_SUPPLIED PASSAGE_
------------------------
Diabetes Drug Comes Under Fire

Safety questions about GSK's Avandia may drive patients to alternative treatments

by Lisa M. Jarvis
May 28, 2007 | A version of this story appeared in Volume 85, Issue 22

A PAPER in the New England Journal of Medicine is questioning the safety of GlaxoSmithKline's multi-billion-dollar diabetes drug Avandia and could have a ripple effect on an entire range of type 2 diabetes treatments (DOI: 10.1056/NEJMoa072761).

The report presents findings from Steven Nissen, the Cleveland Clinic cardiologist who first raised concerns about the safety of the Merck & Co. painkiller Vioxx. Nissen analyzed combined data from 42 previous clinical trials of Avandia, all of which were available on a GSK website, and found that patients taking Avandia were about 43% more likely to have a heart attack than those who weren't. He claims that the increased risk of dying from cardiovascular causes when taking the drug is "statistically significant."

GSK says it "strongly disagrees with the conclusions" of the NEJM article, citing conflicting safety results from different trials. Last year, the company notified FDA of cardiovascular incidents in one trial and added a related warning to the drug's label.
------------------------
(Dataset records)

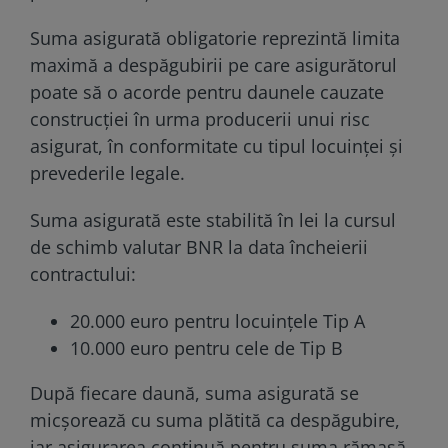
Suma asigurată obligatorie reprezintă limita
maximă a despăgubirii pe care asigurătorul
poate să o acorde pentru daunele cauzate
construcției în urma producerii unui risc
asigurat, în conformitate cu tipul locuinței și
prevederile legale.
Suma asigurată este stabilită în lei la cursul
de schimb valutar BNR la data încheierii
contractului:
20.000 euro pentru locuințele Tip A
10.000 euro pentru cele de Tip B
După fiecare daună, suma asigurată se
micșorează cu suma plătită ca despăgubire,
iar asigurarea continuă pentru suma rămasă.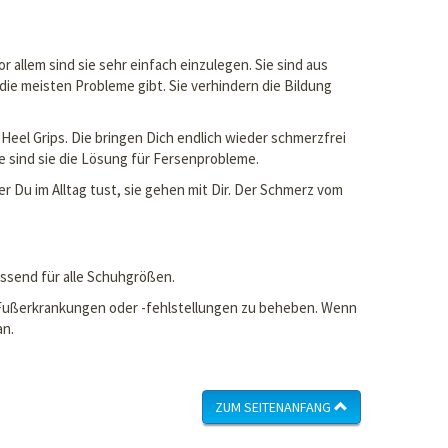
allem sind sie sehr einfach einzulegen. Sie sind aus
die meisten Probleme gibt. Sie verhindern die Bildung
 Heel Grips. Die bringen Dich endlich wieder schmerzfrei
 sind sie die Lösung für Fersenprobleme.
 Du im Alltag tust, sie gehen mit Dir. Der Schmerz vom
assend für alle Schuhgrößen.
he Fußerkrankungen oder -fehlstellungen zu beheben. Wenn
an.
ZUM SEITENANFANG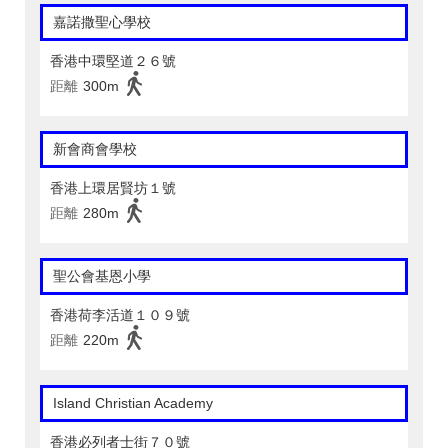
嘉諾撒聖心學校
香港中環堅道２６號
距離
300m
新會商會學校
香港上環居賢坊１號
距離
280m
聖公會基恩小學
香港荷李活道１０９號
距離
220m
Island Christian Academy
香港必列者士街７０號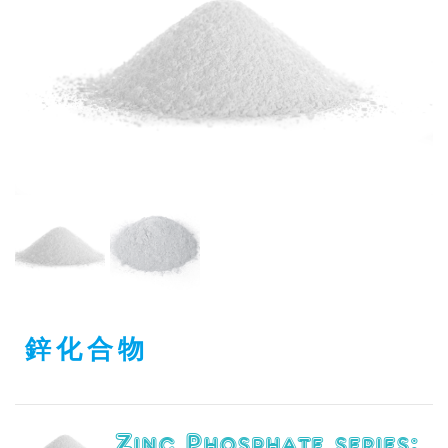
鋅化合物
Zinc Phosphate series: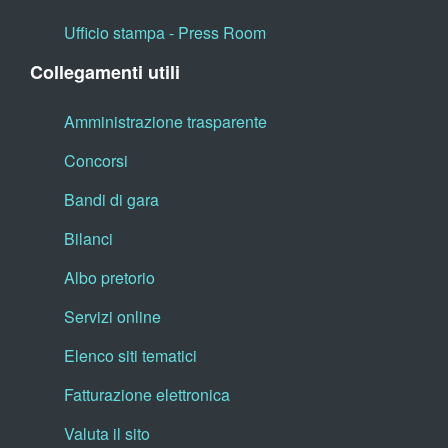
Ufficio stampa - Press Room
Collegamenti utili
Amministrazione trasparente
Concorsi
Bandi di gara
Bilanci
Albo pretorio
Servizi online
Elenco siti tematici
Fatturazione elettronica
Valuta il sito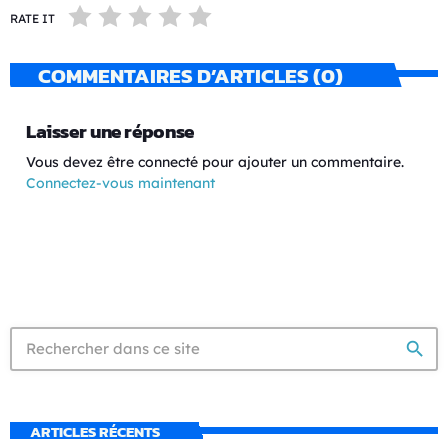
RATE IT
COMMENTAIRES D’ARTICLES (0)
Laisser une réponse
Vous devez être connecté pour ajouter un commentaire.
Connectez-vous maintenant
search
ARTICLES RÉCENTS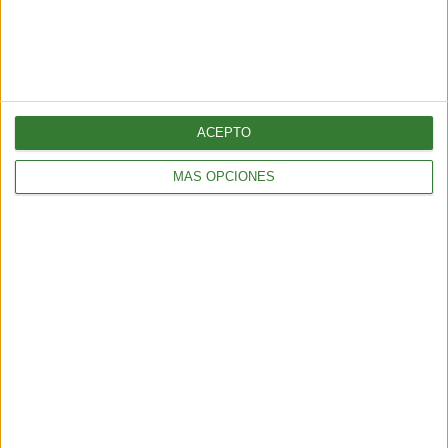
Récord histórico de sargazo
golpea al Caribe y al golfo de
México
Cargando...
ACEPTO
MÁS OPCIONES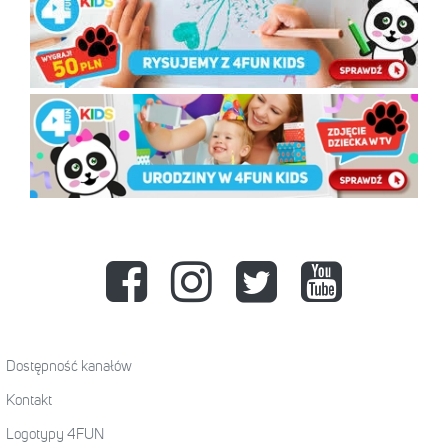
Dostępność kanałów
Kontakt
Logotypy 4FUN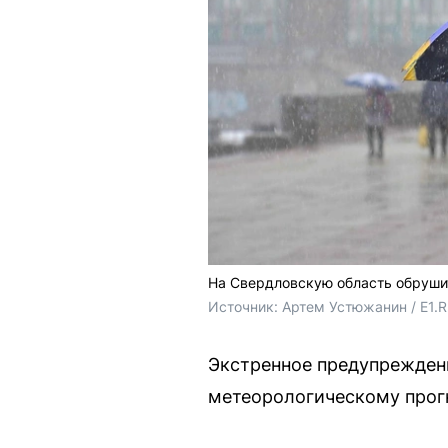
На Свердловскую область обруши
Источник: 
Артем Устюжанин / E1.R
Экстренное предупрежден
метеорологическому прогн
------------------------
_WORK INSTRUCTION_
Write a continuation of the article about safety concerns over the diabetes drug Avandia, picking up after its final sentence. The records play no part in what comes next.

_OUTPUT BELOW_
With $3 billion in sales in 2006, Avandia is GSK's second-best selling drug and a critical component of its portfolio. The full impact of the NEJM study remains to be seen, but analysts believe doctors will start switching patients to other treatments, particularly those with a mechanism of action different from that of Avandia.

Avandia works by acting on the peroxisome proliferator-activated receptor (PPAR), a drug target that has caused safety concerns in the past.

In 2005, Merck and Bristol-Myers Squibb withdrew a New Drug Application for their PPAR agonist Pargluva after FDA asked for a five-year cardiovascular safety study. And Warner-Lambert pulled the drug Rezulin from the market in 2000 after it was shown to cause liver toxicity. FDA is now looking at the safety of Takeda Pharmaceutical's Actos, introduced in 1999, though large-scale studies suggest the drug doesn't have the same impact on heart health.

Morgan Stanley drug analyst Jami Rubin believes the lion's share of diverted Avandia prescriptions will go to Merck's Januvia and Amylin's Byetta, both of which act on a pathway of glucagenlike peptide-1, a gastrointestinal hormone. Rubin sees Merck's Januvia franchise winning anywhere from 30 to 60% of lost Avandia sales by 2010.